When the silence became too strained to bear, she held out the bowl, ‘Do you want some?’
‘No.’ From the gloom, Heracles’ eyes burned like the blue heart of a flame.
‘How do you feel?’
‘Like death.’
Silence slithered once more across the hut.
Finally, he rasped, ‘Where am I?’
‘An island called Delos. We – Telamon, Atalanta and I – rescued you from the Underworld. They … there was a run-in with Eurystheus when we emerged at Lerna, so I had to leave them behind to get you to safety. Metis has been taking care of you. She saved your life.’
Heracles blinked.
‘There is so much to explain. Much I still do not know myself …’ She trailed off, wondering how to begin.
‘Why did you leave?’
Despite the light warming her back, Danae flushed cold. ‘I left because I had to find the Titan Prometheus. That’s why I came with you and the Argonauts to Colchis. He made a prophecy about me … I wanted to tell you, believe me, there were so many times … I thought we would find him together. I hoped –’
The angles of Heracles’ face sharpened. ‘Even now, you can’t help but lie.’
‘I’m not lying.’
Suddenly, Heracles leant forward, and Danae recoiled as his skull-like face twisted with hate.
‘Then tell me, what happened to Dolos.’
Danae’s lips parted, but no sound came. She was transported back to Colchis, to the icy quiet, snow creaking beneath her fur-wrapped feet as blood trickled between Dolos’ sightless eyes.
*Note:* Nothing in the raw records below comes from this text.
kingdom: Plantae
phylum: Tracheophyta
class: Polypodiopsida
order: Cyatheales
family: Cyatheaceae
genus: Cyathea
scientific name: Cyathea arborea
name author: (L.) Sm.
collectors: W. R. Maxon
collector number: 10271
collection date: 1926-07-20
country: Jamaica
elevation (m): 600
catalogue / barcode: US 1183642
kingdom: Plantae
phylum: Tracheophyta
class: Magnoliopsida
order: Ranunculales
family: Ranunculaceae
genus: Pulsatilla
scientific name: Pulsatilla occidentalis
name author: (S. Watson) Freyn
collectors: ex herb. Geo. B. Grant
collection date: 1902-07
‘It took me a week to realize it was you,’ Heracles continued, his teeth clenched in pain. ‘Days of hunting for a trailthrough that freezing forest, thinking you’d been kidnapped by shades. Then it dawned on me – if Dolos and the shade were both killed in the clearing, how did the bag of medicine end up outside my tent. Who stole my lion hide?’
She felt sick, as though the world had turned to sand and she was slipping through it.
‘It was you.’
Lies clustered to her aid: she could tell him that a group of shades had ambushed her and Dolos, she had tried to run back to camp and alert the Argonauts but only had time to drop the elixir by Heracles’ tent before they overpowered her and stole his hide. But facing him now, those false answers turned to ash on her tongue.
‘This is the truth: Dolos betrayed you. He spent his life manipulating you on the orders of your father. That medicine he fed you was an elixir from Zeus. That is the real source of your strength. It’s why you grew weak when it ran out. That night outside Colchis, I followed Dolos and caught him meeting with a shade who’d brought him more of the potion from Olympus. When I discovered the truth and tried to force him to tell you, he stabbed me.’ She drew a quivering breath. ‘I killed him in self-defence.’
As she spoke, Heracles retreated further towards the back of the hut, curling his body away from the light pouring in from the rising sun.
When she was small, her mother had told her and her siblings the story of Atlas, a Titan, who, after his brethren’s apparent defeat in the Titanomachy, was cast far to the west and condemned by Zeus to hold the weight of the sky on his back for all eternity. A tale Danae now knew to be a lie. But, in that moment, she felt as though the very heavens rested upon her shoulders. There was no going back now; Heracles too was a victim of his father. He deserved to know the truth.
‘The Twelve have lied to us about everything.’ Haltingly, she relayed the story Metis had told her: of Chaos, Gaia and Ouranos. She repeated the words of Prometheus’ prophecy and finally she said, ‘I was made a Titan by Gaia, in order to end the reign of the false gods of Mount Olympus.’
For a while neither of them spoke. Then Heracles rasped, ‘This is … madness.’
Danae moved closer, the cold hearth a continent between them. ‘It is the truth. Heracles, deep down you must know that the elixir was what made you strong.’ Her eyes travelled across his atrophied limbs.